Sustainable Northwest’s challenge team uses tax equity loans to bring solar energy to rural Oregon. These loans allow an investor to make an equity contribution to a Sustainable Northwest solar energy system and receive the Investment Tax Credit for the project. The ITC is approximately 30% of the cost of installing and constructing a solar power system. The project is attractive by selling the energy back to Sustainable Northwest and receiving the full ITC reimbursement. This allows the team to get the money they need upfront. The team will use technical assistance to identify tax equity partners to use this model for at least three of its twenty community solar projects before 2020.

Reduce Risk

The City of Baltimore has adopted a model of financing that minimizes the risk of community solar installations. Loan Loss Reserve (LLR), funds, reduce investors’ risk by paying in case of default. Baltimore can raise a small amount of money to guarantee a good return on investment. Baltimore can also access $10 more in project funding for every $1 invested in the LLR. Baltimore can achieve its goal of providing solar energy for 1,000 low-income homes with this approach. Learn more about how LLR funding works.

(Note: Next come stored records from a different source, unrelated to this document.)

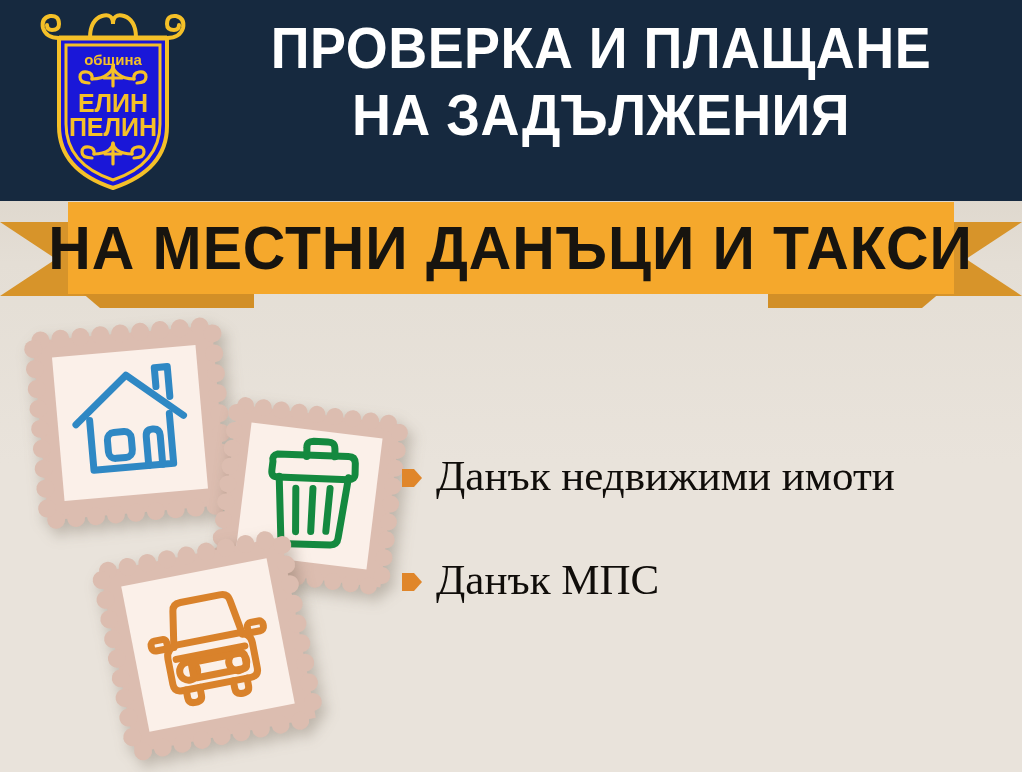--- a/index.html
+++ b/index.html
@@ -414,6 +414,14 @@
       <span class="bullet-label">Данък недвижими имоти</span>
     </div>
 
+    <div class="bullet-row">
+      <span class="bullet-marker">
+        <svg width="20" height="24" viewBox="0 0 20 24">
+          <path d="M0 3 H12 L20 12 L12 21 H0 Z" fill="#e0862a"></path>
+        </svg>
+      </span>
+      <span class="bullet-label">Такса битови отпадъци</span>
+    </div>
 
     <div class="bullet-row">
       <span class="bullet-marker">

These three projects show how innovative financing mechanisms are crucial in bringing solar energy to communities. Financing plays an essential role in solar deployment. Innovations in this area have the potential to reduce the cost of Solar to consumers and businesses by 30-60%. This will make solar more affordable for Americans. The Department of Energy is looking for more innovative plans to finance solar projects as we near the Solar In Your Community Challenge deadline.